(Items listed in a dataset)
********
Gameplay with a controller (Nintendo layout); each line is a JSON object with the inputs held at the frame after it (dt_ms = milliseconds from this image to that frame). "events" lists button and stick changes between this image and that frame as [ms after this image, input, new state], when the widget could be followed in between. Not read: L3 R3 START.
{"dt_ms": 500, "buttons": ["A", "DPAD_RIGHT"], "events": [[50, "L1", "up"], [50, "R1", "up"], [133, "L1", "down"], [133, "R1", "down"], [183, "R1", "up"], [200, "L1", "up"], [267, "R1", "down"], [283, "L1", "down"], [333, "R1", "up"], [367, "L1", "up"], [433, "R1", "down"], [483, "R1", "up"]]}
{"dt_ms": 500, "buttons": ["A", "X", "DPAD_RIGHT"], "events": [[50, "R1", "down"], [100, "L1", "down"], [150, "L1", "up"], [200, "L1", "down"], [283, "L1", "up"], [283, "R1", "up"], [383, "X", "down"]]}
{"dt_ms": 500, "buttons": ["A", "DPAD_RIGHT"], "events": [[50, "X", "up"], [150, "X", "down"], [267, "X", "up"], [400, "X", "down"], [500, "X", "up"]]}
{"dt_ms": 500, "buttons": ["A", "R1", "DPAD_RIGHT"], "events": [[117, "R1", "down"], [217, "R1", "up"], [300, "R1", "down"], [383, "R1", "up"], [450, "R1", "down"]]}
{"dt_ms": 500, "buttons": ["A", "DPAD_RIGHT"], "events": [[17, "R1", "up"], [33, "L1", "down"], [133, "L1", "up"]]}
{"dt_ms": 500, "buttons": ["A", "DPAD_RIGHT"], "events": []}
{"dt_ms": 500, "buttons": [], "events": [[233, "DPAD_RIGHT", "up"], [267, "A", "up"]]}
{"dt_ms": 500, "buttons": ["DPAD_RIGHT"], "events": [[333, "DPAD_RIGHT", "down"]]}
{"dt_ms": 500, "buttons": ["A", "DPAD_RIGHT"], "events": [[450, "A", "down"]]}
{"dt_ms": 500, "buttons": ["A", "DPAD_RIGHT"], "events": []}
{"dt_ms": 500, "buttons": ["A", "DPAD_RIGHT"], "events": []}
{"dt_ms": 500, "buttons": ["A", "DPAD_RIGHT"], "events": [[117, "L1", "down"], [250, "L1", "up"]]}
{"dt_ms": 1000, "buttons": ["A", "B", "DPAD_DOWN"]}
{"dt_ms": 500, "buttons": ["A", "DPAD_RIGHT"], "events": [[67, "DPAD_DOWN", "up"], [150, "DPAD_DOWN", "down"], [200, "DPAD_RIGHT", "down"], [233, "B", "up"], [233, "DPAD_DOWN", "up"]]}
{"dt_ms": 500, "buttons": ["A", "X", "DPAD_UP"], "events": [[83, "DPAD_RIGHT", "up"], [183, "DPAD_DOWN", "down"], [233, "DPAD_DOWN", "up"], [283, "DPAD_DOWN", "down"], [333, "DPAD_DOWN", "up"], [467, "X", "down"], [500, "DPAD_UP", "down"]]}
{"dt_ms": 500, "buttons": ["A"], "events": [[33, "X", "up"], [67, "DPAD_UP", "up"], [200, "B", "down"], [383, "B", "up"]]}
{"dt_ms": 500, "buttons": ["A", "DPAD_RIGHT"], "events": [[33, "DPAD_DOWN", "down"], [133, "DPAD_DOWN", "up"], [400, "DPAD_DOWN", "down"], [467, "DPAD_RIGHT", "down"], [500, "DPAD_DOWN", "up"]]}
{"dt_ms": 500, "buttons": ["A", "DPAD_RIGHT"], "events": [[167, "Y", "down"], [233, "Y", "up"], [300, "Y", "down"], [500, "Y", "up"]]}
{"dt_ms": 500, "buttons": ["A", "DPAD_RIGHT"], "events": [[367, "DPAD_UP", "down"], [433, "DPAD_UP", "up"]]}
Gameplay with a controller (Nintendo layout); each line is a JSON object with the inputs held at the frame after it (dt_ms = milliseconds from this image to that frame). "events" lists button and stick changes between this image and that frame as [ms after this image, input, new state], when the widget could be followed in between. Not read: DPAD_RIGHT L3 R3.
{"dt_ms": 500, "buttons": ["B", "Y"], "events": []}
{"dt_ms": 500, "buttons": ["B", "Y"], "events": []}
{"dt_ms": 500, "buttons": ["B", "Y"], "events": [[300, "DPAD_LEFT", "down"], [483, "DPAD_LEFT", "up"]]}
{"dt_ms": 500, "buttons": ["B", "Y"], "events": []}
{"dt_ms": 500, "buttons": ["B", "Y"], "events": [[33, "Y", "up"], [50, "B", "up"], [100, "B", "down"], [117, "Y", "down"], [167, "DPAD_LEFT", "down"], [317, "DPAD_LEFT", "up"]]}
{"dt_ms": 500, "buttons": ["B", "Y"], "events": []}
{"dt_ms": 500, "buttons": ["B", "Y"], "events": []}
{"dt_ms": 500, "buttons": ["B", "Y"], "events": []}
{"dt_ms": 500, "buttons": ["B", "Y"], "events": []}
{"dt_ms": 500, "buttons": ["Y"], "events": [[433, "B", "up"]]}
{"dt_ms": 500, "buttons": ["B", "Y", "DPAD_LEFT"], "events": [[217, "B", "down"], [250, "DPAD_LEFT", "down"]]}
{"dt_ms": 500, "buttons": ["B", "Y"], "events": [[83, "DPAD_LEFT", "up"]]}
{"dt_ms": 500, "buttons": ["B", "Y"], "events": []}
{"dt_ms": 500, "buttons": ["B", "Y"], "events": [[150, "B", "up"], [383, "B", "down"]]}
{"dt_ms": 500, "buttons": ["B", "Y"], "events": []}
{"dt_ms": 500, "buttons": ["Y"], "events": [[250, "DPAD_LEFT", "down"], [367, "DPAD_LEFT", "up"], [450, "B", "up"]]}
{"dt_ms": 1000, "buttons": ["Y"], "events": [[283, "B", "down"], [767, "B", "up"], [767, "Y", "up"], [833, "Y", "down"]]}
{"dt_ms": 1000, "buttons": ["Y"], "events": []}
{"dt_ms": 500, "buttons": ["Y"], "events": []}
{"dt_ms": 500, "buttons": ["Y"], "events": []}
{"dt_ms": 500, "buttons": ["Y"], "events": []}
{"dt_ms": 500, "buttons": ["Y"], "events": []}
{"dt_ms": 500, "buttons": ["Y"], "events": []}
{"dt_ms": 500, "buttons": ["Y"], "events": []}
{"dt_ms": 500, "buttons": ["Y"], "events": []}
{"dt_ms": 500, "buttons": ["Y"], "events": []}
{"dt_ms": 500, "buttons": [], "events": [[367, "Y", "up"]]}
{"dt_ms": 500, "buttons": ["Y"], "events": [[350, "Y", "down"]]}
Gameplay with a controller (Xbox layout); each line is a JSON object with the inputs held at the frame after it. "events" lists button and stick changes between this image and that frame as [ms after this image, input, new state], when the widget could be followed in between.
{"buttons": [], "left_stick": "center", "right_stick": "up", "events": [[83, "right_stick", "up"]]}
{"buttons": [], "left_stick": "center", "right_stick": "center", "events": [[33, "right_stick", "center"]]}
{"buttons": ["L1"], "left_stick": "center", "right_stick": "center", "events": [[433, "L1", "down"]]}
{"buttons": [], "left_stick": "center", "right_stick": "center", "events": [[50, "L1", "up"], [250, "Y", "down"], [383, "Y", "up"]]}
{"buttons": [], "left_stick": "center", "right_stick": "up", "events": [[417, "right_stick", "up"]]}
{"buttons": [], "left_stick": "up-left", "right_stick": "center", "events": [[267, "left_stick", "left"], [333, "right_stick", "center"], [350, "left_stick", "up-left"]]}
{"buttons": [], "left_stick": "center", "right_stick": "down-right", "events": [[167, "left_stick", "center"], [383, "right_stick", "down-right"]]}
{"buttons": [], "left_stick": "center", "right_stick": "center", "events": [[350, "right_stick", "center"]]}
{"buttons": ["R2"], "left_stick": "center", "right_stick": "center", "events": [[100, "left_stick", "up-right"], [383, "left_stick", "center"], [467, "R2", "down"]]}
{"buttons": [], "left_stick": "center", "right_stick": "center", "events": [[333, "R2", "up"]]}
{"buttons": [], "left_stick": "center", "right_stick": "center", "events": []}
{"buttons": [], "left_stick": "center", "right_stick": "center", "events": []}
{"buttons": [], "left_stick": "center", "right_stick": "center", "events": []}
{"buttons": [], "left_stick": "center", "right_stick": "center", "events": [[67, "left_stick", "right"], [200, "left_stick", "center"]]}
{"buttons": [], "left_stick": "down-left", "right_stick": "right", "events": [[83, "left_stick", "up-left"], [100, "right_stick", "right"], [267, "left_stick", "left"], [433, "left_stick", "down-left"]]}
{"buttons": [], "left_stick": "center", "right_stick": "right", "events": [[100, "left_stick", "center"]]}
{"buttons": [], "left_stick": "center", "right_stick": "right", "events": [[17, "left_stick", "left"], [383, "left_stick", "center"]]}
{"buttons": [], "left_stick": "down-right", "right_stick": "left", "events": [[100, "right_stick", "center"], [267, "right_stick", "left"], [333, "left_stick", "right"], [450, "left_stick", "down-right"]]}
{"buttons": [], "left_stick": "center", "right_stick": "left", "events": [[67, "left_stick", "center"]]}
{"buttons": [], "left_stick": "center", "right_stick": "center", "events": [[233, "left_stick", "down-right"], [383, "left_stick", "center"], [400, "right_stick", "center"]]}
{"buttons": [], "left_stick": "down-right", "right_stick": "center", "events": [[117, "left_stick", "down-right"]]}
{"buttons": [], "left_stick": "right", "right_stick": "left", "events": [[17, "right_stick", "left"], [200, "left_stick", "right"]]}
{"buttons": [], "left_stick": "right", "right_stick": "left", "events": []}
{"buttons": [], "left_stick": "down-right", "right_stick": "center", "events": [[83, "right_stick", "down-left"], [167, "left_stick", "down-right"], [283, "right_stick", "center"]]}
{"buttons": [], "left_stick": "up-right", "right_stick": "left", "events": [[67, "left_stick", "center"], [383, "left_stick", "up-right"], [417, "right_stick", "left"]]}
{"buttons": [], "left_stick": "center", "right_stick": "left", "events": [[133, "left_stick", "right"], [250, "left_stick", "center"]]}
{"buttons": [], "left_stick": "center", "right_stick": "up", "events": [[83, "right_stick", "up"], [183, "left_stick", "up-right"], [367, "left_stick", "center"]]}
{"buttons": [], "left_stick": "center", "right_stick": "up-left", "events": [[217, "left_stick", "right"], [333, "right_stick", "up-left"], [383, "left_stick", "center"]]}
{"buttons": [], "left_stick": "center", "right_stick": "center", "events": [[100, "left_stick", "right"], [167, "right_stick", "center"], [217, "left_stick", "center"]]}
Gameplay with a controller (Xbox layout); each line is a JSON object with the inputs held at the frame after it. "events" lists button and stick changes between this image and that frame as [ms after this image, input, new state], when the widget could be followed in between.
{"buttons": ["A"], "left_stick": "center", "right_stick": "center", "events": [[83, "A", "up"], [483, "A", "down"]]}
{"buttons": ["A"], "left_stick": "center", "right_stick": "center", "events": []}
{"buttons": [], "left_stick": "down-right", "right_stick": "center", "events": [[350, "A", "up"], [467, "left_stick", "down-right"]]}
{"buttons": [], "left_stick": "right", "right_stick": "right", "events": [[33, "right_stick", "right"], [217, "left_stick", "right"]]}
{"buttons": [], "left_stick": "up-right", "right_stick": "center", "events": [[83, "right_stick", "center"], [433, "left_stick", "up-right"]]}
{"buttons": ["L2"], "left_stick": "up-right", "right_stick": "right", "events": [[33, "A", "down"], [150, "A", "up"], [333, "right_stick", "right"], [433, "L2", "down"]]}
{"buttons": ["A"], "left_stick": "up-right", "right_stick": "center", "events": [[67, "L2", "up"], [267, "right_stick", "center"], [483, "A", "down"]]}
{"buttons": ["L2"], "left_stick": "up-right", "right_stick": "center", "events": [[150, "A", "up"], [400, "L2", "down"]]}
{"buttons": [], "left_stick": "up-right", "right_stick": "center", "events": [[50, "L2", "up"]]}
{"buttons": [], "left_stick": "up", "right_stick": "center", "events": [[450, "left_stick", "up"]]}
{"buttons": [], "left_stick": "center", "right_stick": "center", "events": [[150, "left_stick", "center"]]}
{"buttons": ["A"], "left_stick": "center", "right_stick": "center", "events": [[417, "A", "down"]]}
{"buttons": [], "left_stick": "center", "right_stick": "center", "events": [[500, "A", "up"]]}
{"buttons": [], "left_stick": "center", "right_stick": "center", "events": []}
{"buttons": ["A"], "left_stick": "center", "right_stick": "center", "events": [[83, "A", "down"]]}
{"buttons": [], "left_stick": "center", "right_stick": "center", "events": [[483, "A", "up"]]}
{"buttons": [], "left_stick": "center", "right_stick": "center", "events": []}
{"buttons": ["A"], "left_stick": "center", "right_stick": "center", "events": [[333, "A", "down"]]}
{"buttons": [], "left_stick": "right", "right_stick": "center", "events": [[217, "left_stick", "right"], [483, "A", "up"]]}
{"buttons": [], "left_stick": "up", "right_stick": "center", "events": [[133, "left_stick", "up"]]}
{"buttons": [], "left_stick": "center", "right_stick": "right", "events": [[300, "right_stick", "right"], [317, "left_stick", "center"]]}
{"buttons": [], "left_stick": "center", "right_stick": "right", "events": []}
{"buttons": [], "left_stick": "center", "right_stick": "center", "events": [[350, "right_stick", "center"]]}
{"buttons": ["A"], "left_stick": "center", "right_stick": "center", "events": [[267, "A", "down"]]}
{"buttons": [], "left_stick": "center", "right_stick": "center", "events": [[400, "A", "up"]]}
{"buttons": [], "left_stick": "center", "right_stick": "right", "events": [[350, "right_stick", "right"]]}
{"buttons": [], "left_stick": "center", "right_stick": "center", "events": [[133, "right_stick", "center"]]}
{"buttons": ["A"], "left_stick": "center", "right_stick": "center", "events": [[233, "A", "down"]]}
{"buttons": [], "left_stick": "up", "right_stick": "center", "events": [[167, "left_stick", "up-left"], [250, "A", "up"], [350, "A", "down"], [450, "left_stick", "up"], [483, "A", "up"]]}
********
For each line above that carries the word "read", copy it out.

[RESULT OF THE TASK]
Gameplay with a controller (Nintendo layout); each line is a JSON object with the inputs held at the frame after it (dt_ms = milliseconds from this image to that frame). "events" lists button and stick changes between this image and that frame as [ms after this image, input, new state], when the widget could be followed in between. Not read: L3 R3 START.
Gameplay with a controller (Nintendo layout); each line is a JSON object with the inputs held at the frame after it (dt_ms = milliseconds from this image to that frame). "events" lists button and stick changes between this image and that frame as [ms after this image, input, new state], when the widget could be followed in between. Not read: DPAD_RIGHT L3 R3.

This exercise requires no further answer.